Her only answer was silence.
Em gripped the phone and fought her overwhelming panic. She was not going to fall into shock. She would not become disabled like when Aunt Dawn died.
After a while she realized that Buck was trying to speak to her. His face was full of concern.
“Pip’s phone is dead,” Em finally said, her quiet voice betraying a slight tremor. “And she’s there with Wit Wally, Jr.”
Buck stood still and blinked. Em pulled the lock pick from her sleeve. She took the paper clip that was in Buck’s hand.
“I’m going to get her,” she said resolutely. She knelt before the door, straightened the paper clip, then bent one end. She applied her new tool and her pick to the lock.
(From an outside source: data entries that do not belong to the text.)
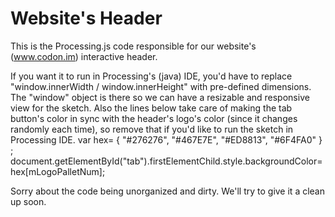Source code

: Website's Header
================

This is the Processing.js code responsible for our website's (www.codon.im) interactive header. 

If you want it to run in Processing's (java) IDE, you'd have to replace "window.innerWidth / window.innerHeight" with pre-defined dimensions. The "window" object is there so we can have a resizable and responsive view for the sketch. Also the lines below take care of making the tab button's color in sync with the header's logo's color (since it changes randomly each time), so remove that if you'd like to run the sketch in Processing IDE.
var hex= {
    "#276276", "#467E7E", "#ED8813", "#6F4FA0"
  } 
  ;
  document.getElementById("tab").firstElementChild.style.backgroundColor= hex[mLogoPalletNum];

Sorry about the code being unorganized and dirty. We'll try to give it a clean up soon.
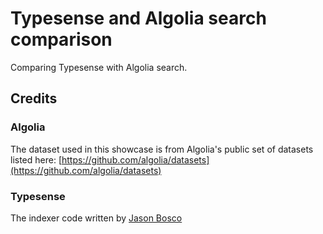 # Typesense and Algolia search comparison

Comparing Typesense with Algolia search.

## Credits

### Algolia

The dataset used in this showcase is from Algolia's public set of datasets listed here: [https://github.com/algolia/datasets](https://github.com/algolia/datasets)

### Typesense

The indexer code written by [Jason Bosco](https://github.com/typesense/showcase-nextjs-typesense-ecommerce-store)
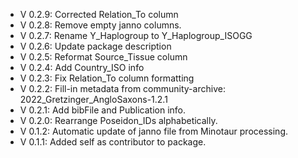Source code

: - V 0.2.9: Corrected Relation_To column
- V 0.2.8: Remove empty janno columns.
- V 0.2.7: Rename Y_Haplogroup to Y_Haplogroup_ISOGG
- V 0.2.6: Update package description
- V 0.2.5: Reformat Source_Tissue column
- V 0.2.4: Add Country_ISO info
- V 0.2.3: Fix Relation_To column formatting
- V 0.2.2: Fill-in metadata from community-archive: 2022_Gretzinger_AngloSaxons-1.2.1
- V 0.2.1: Add bibFile and Publication info.
- V 0.2.0: Rearrange Poseidon_IDs alphabetically.
- V 0.1.2: Automatic update of janno file from Minotaur processing.
- V 0.1.1: Added self as contributor to package.
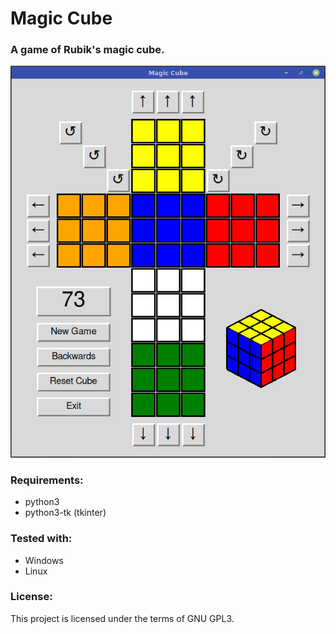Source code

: # Magic Cube

### A game of Rubik's magic cube.

![alt text](https://github.com/sc44/Magic-Cube/blob/main/screenshot.png)

### Requirements:

- python3
- python3-tk (tkinter)

### Tested with:

- Windows
- Linux

### License:

This project is licensed under the terms of GNU GPL3.
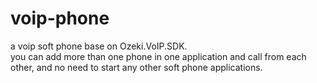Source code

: # voip-phone
a voip soft phone base on Ozeki.VoIP.SDK.<br/>
you can add more than one phone in one application and call from each other, and no need to start any other soft phone applications.
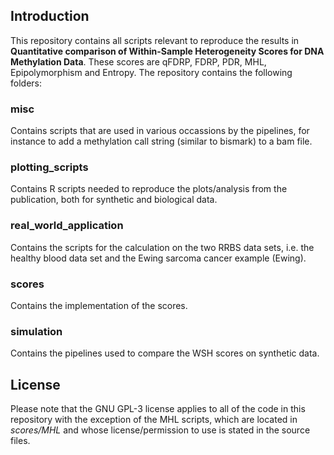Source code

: ## Introduction

This repository contains all scripts relevant to reproduce the results in **Quantitative comparison of Within-Sample Heterogeneity Scores for DNA Methylation Data**. These scores are qFDRP, FDRP, PDR, MHL, Epipolymorphism and Entropy. The repository contains the following folders:

### misc

Contains scripts that are used in various occassions by the pipelines, for instance to add a methylation call string (similar to bismark) to a bam file.

### plotting_scripts

Contains R scripts needed to reproduce the plots/analysis from the publication, both for synthetic and biological data.

### real_world_application

Contains the scripts for the calculation on the two RRBS data sets, i.e. the healthy blood data set and the Ewing sarcoma cancer example (Ewing).

### scores

Contains the implementation of the scores.

### simulation

Contains the pipelines used to compare the WSH scores on synthetic data.

## License

Please note that the GNU GPL-3 license applies to all of the code in this repository with the exception of the MHL scripts, which are located in *scores/MHL* and whose license/permission to use is stated in the source files.
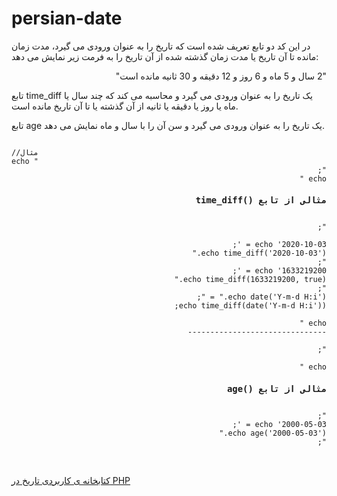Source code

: # persian-date
در این کد دو تابع تعریف شده است که تاریخ را به عنوان ورودی می گیرد، مدت زمان مانده تا آن تاریخ یا مدت زمان گذشته شده از آن تاریخ را به فرمت زیر نمایش می دهد:

<p style="direction: rtl; text-align: right">"2 سال و 5 ماه و 6 روز و 12 دقیقه و 30 ثانیه مانده است"</p>

تابع time_diff یک تاریخ را به عنوان ورودی می گیرد و محاسبه می کند که چند سال یا ماه یا روز یا دقیقه یا ثانیه از آن گذشته یا تا آن تاریخ مانده است.

تابع age یک تاریخ را به عنوان ورودی می گیرد و سن آن را با سال و ماه نمایش می دهد.

<pre>
<code>
//مثال 
echo "<div style='direction: rtl; text-align: right;'>";
echo "<h3>مثالی از تابع &lrm;time_diff()&lrm;</h3><br>";

echo '2020-10-03 = ';
echo time_diff('2020-10-03')."<br>";
echo '1633219200 = ';
echo time_diff(1633219200, true)."<br>";
echo date('Y-m-d H:i')." = ";
echo time_diff(date('Y-m-d H:i'));

echo "<br>-------------------------------<br><br>";

echo "<h3>مثالی از تابع &lrm;age()&lrm;</h3><br>";
echo '2000-05-03 = ';
echo age('2000-05-03')."<br>";
</code>

</pre>

<a href="https://backendbaz.ir/codes/?code_id=55">کتابخانه ی کاربردی تاریخ در PHP</a>
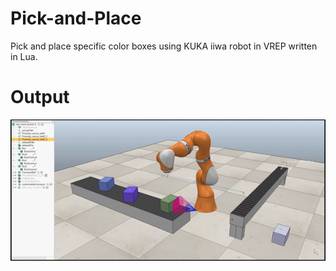 # Pick-and-Place
Pick and place specific color boxes using KUKA iiwa robot in VREP written in Lua.

# Output 
![](https://github.com/mayankysharma/Pick-and-Place/blob/main/pickandplace.gif)
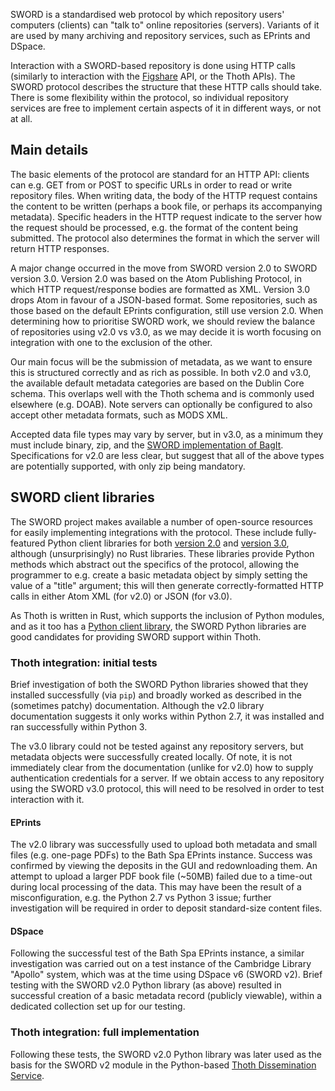 SWORD is a standardised web protocol by which repository users' computers (clients) can "talk to" online repositories (servers). Variants of it are used by many archiving and repository services, such as EPrints and DSpace.

Interaction with a SWORD-based repository is done using HTTP calls (similarly to interaction with the [Figshare](https://github.com/thoth-pub/thoth/wiki/Figshare) API, or the Thoth APIs). The SWORD protocol describes the structure that these HTTP calls should take. There is some flexibility within the protocol, so individual repository services are free to implement certain aspects of it in different ways, or not at all.

## Main details

The basic elements of the protocol are standard for an HTTP API: clients can e.g. GET from or POST to specific URLs in order to read or write repository files. When writing data, the body of the HTTP request contains the content to be written (perhaps a book file, or perhaps its accompanying metadata). Specific headers in the HTTP request indicate to the server how the request should be processed, e.g. the format of the content being submitted. The protocol also determines the format in which the server will return HTTP responses.

A major change occurred in the move from SWORD version 2.0 to SWORD version 3.0. Version 2.0 was based on the Atom Publishing Protocol, in which HTTP request/response bodies are formatted as XML. Version 3.0 drops Atom in favour of a JSON-based format. Some repositories, such as those based on the default EPrints configuration, still use version 2.0. When determining how to prioritise SWORD work, we should review the balance of repositories using v2.0 vs v3.0, as we may decide it is worth focusing on integration with one to the exclusion of the other.

Our main focus will be the submission of metadata, as we want to ensure this is structured correctly and as rich as possible. In both v2.0 and v3.0, the available default metadata categories are based on the Dublin Core schema. This overlaps well with the Thoth schema and is commonly used elsewhere (e.g. DOAB). Note servers can optionally be configured to also accept other metadata formats, such as MODS XML.

Accepted data file types may vary by server, but in v3.0, as a minimum they must include binary, zip, and the [SWORD implementation of BagIt](https://github.com/swordapp/swordv3/blob/master/docs/SWORDBagIt.json). Specifications for v2.0 are less clear, but suggest that all of the above types are potentially supported, with only zip being mandatory.

## SWORD client libraries

The SWORD project makes available a number of open-source resources for easily implementing integrations with the protocol. These include fully-featured Python client libraries for both [version 2.0](https://github.com/swordapp/python-client-sword2) and [version 3.0](https://github.com/swordapp/sword3-client.py), although (unsurprisingly) no Rust libraries. These libraries provide Python methods which abstract out the specifics of the protocol, allowing the programmer to e.g. create a basic metadata object by simply setting the value of a "title" argument; this will then generate correctly-formatted HTTP calls in either Atom XML (for v2.0) or JSON (for v3.0).

As Thoth is written in Rust, which supports the inclusion of Python modules, and as it too has a [Python client library](https://github.com/thoth-pub/thoth-client/), the SWORD Python libraries are good candidates for providing SWORD support within Thoth.

### Thoth integration: initial tests

Brief investigation of both the SWORD Python libraries showed that they installed successfully (via `pip`) and broadly worked as described in the (sometimes patchy) documentation. Although the v2.0 library documentation suggests it only works within Python 2.7, it was installed and ran successfully within Python 3.

The v3.0 library could not be tested against any repository servers, but metadata objects were successfully created locally. Of note, it is not immediately clear from the documentation (unlike for v2.0) how to supply authentication credentials for a server. If we obtain access to any repository using the SWORD v3.0 protocol, this will need to be resolved in order to test interaction with it.

#### EPrints

The v2.0 library was successfully used to upload both metadata and small files (e.g. one-page PDFs) to the Bath Spa EPrints instance. Success was confirmed by viewing the deposits in the GUI and redownloading them. An attempt to upload a larger PDF book file (\~50MB) failed due to a time-out during local processing of the data. This may have been the result of a misconfiguration, e.g. the Python 2.7 vs Python 3 issue; further investigation will be required in order to deposit standard-size content files.

#### DSpace

Following the successful test of the Bath Spa EPrints instance, a similar investigation was carried out on a test instance of the Cambridge Library "Apollo" system, which was at the time using DSpace v6 (SWORD v2). Brief testing with the SWORD v2.0 Python library (as above) resulted in successful creation of a basic metadata record (publicly viewable), within a dedicated collection set up for our testing.

### Thoth integration: full implementation

Following these tests, the SWORD v2.0 Python library was later used as the basis for the SWORD v2 module in the Python-based [Thoth Dissemination Service](https://github.com/thoth-pub/thoth-dissemination/).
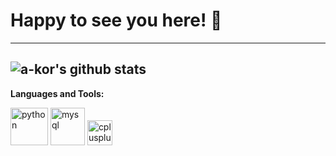 # Happy to see you here! 🤩
---
![a-kor's github stats](https://github-readme-stats.vercel.app/api?username=a-kor&show_icons=true&title_color=ffc857&icon_color=8ac926&text_color=daf7dc&bg_color=151515&hide=["stars"])
---
**Languages and Tools:**

 <img src="https://devicons.github.io/devicon/devicon.git/icons/python/python-original-wordmark.svg" alt="python" width="60" height="60"/>
 <img src="https://devicons.github.io/devicon/devicon.git/icons/mysql/mysql-original-wordmark.svg" alt="mysql" width="55" height="60"/>
 <img src="https://devicons.github.io/devicon/devicon.git/icons/cplusplus/cplusplus-original.svg" alt="cplusplus" width="40" height="40"/>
“I’m not leaving her there,” she said. “Especially with a Wit.”

* * *

On the lake at the center of the alternate dimension’s Wit’s World, a small leisure boat was crossing. Though it had a motor, the owner chose to launch a large kite, the fabric billowing from the light wind. While the boat glided from the pull, the owner of the boat peered over the sides, checking the waters. In this way, the little boat slowly crossed the lake for the island in the middle. Pip sat beneath the canopy of the boat with her head in her hands and her useless phone held against her forehead. Wit, Jr. left the wheel to sympathetically lay a hand on her shoulder.
“You know, I’m not really happy about being alone in this strange park with you,” Pip said primly. “I should have a chaperone.”
Wit, Jr. delicately removed his hand. “My dear,” he said as he stepped back. “I am a gentleman.”
Pip softly wept and Wit, Jr. cleared his throat. He gave his guest a handkerchief embroidered with the letter “W.”